Mesmo sem recordar o que acontecera, sua mente estranhou a ausência da dor. Movendo-se, levantou-se e atravessou o quarto a passos inseguros – as mãos sempre à frente, tateando até encontrarem a parede. Seguindo-a, sentiu a fresta que deveria ser do batente da porta. Procurou a maçaneta e abriu-a.

A repentina luminosidade fez seus olhos arderem. Permitiu-se um suspiro e, confuso, ouviu leves passos. Uma pequena criatura empurrou-o de volta à semi-escuridão do quarto e determinou com voz estridente:

– Harry Potter não deve levantar!
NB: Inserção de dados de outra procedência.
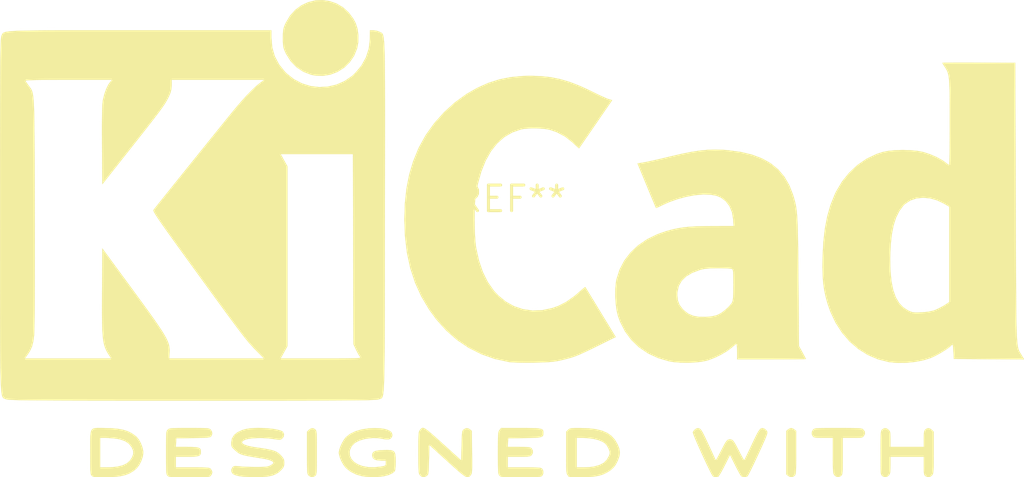
<source format=kicad_pcb>
(kicad_pcb (version 20240108) (generator pcbnew)

  (general
    (thickness 1.6)
  )

  (paper "A4")
  (layers
    (0 "F.Cu" signal)
    (31 "B.Cu" signal)
    (32 "B.Adhes" user "B.Adhesive")
    (33 "F.Adhes" user "F.Adhesive")
    (34 "B.Paste" user)
    (35 "F.Paste" user)
    (36 "B.SilkS" user "B.Silkscreen")
    (37 "F.SilkS" user "F.Silkscreen")
    (38 "B.Mask" user)
    (39 "F.Mask" user)
    (40 "Dwgs.User" user "User.Drawings")
    (41 "Cmts.User" user "User.Comments")
    (42 "Eco1.User" user "User.Eco1")
    (43 "Eco2.User" user "User.Eco2")
    (44 "Edge.Cuts" user)
    (45 "Margin" user)
    (46 "B.CrtYd" user "B.Courtyard")
    (47 "F.CrtYd" user "F.Courtyard")
    (48 "B.Fab" user)
    (49 "F.Fab" user)
    (50 "User.1" user)
    (51 "User.2" user)
    (52 "User.3" user)
    (53 "User.4" user)
    (54 "User.5" user)
    (55 "User.6" user)
    (56 "User.7" user)
    (57 "User.8" user)
    (58 "User.9" user)
  )

  (setup
    (pad_to_mask_clearance 0)
    (pcbplotparams
      (layerselection 0x00010fc_ffffffff)
      (plot_on_all_layers_selection 0x0000000_00000000)
      (disableapertmacros false)
      (usegerberextensions false)
      (usegerberattributes false)
      (usegerberadvancedattributes false)
      (creategerberjobfile false)
      (dashed_line_dash_ratio 12.000000)
      (dashed_line_gap_ratio 3.000000)
      (svgprecision 4)
      (plotframeref false)
      (viasonmask false)
      (mode 1)
      (useauxorigin false)
      (hpglpennumber 1)
      (hpglpenspeed 20)
      (hpglpendiameter 15.000000)
      (dxfpolygonmode false)
      (dxfimperialunits false)
      (dxfusepcbnewfont false)
      (psnegative false)
      (psa4output false)
      (plotreference false)
      (plotvalue false)
      (plotinvisibletext false)
      (sketchpadsonfab false)
      (subtractmaskfromsilk false)
      (outputformat 1)
      (mirror false)
      (drillshape 1)
      (scaleselection 1)
      (outputdirectory "")
    )
  )

  (net 0 "")

  (footprint "KiCad-Logo2_20mm_SilkScreen" (layer "F.Cu") (at 0 0))

)

</source>
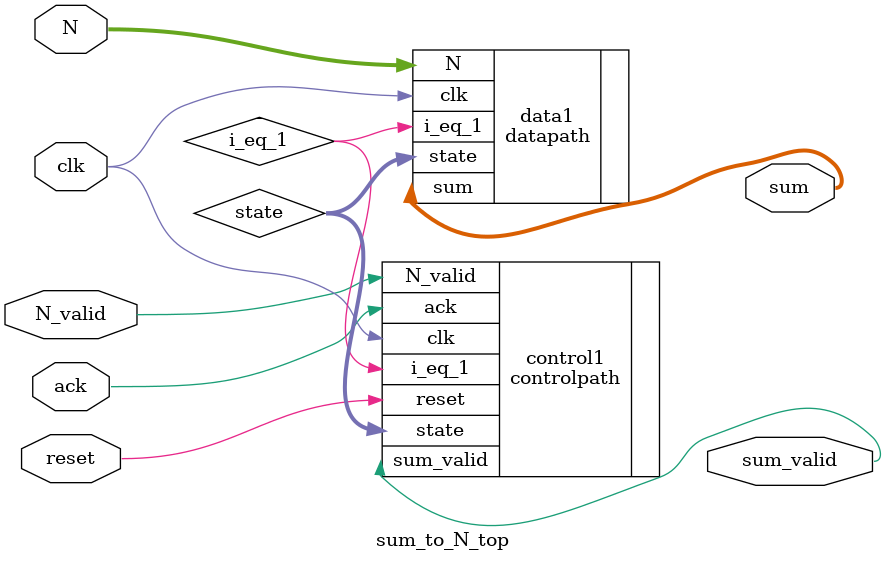
<source format=v>
module sum_to_N_top(input clk,N_valid,reset,ack,input [2:0] N,output sum_valid,output [4:0] sum);
  //Net Declarations
  wire i_eq_1;
  wire [1:0] state;
  //Data path and Control path Instantiations
  
  datapath data1(.N(N),.state(state),.clk(clk),.sum(sum),.i_eq_1(i_eq_1));
  controlpath control1(.N_valid(N_valid), .reset(reset), .ack(ack), .clk(clk), .i_eq_1(i_eq_1), .state(state), .sum_valid(sum_valid));

endmodule
</source>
Harry Potter está muito machucado, não pode andar pela casa!

– Dobby! – protestou ele. – Dobby, calma. Eu estou bem... mas, onde estamos?

– No Largo Grimmauld, meu senhor. Mestre Dumbledore mandou Dobby ajudar Harry Potter e controlar Monstro. Mas Harry Potter deve ficar deitado, se precisa de alguma coisa, Dobby pode ajudar.

– Largo Grimmauld? Sirius está aqui, então?

– Sim, está – o elfo balançou a cabeça veementemente. – Ele ainda não sabe que Harry Potter acordou. Estão na cozinha, em reunião.

– E o que aconteceu, Dobby?

– Dobby não sabe, meu senhor. Dobby ouviu algo sobre os Malfoy. Mestre Black anda com muita raiva de Draco Malfoy ultimamente.

Draco Malfoy. O nome – e algumas lembranças – assaltaram-no repentinamente. O chocolate, a fuga, a tortura.